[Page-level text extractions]
::::::::

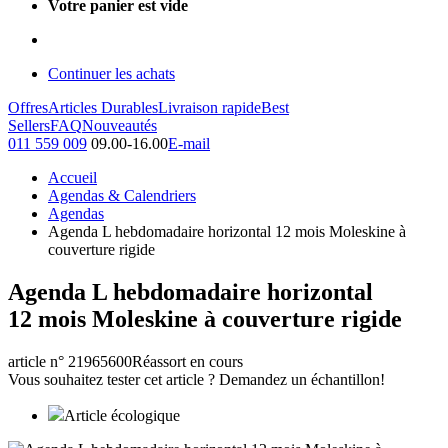
Votre panier est vide
Continuer les achats
Offres
Articles Durables
Livraison rapide
Best
Sellers
FAQ
Nouveautés
011 559 009
09.00-16.00
E-mail
Accueil
Agendas & Calendriers
Agendas
Agenda L hebdomadaire horizontal 12 mois Moleskine à
couverture rigide
Agenda L hebdomadaire horizontal
12 mois Moleskine à couverture rigide
article n° 21965600
Réassort en cours
Vous souhaitez tester cet article ? Demandez un échantillon!
Article écologique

::::::::

Task item> The line with "Livraison rapide" through the last line of the entries above: output exactly those lines and nothing else.

Exercise answer>
Livraison rapide
Best
Sellers
FAQ
Nouveautés
011 559 009
09.00-16.00
E-mail
Accueil
Agendas & Calendriers
Agendas
Agenda L hebdomadaire horizontal 12 mois Moleskine à
couverture rigide
Agenda L hebdomadaire horizontal
12 mois Moleskine à couverture rigide
article n° 21965600
Réassort en cours
Vous souhaitez tester cet article ? Demandez un échantillon!
Article écologique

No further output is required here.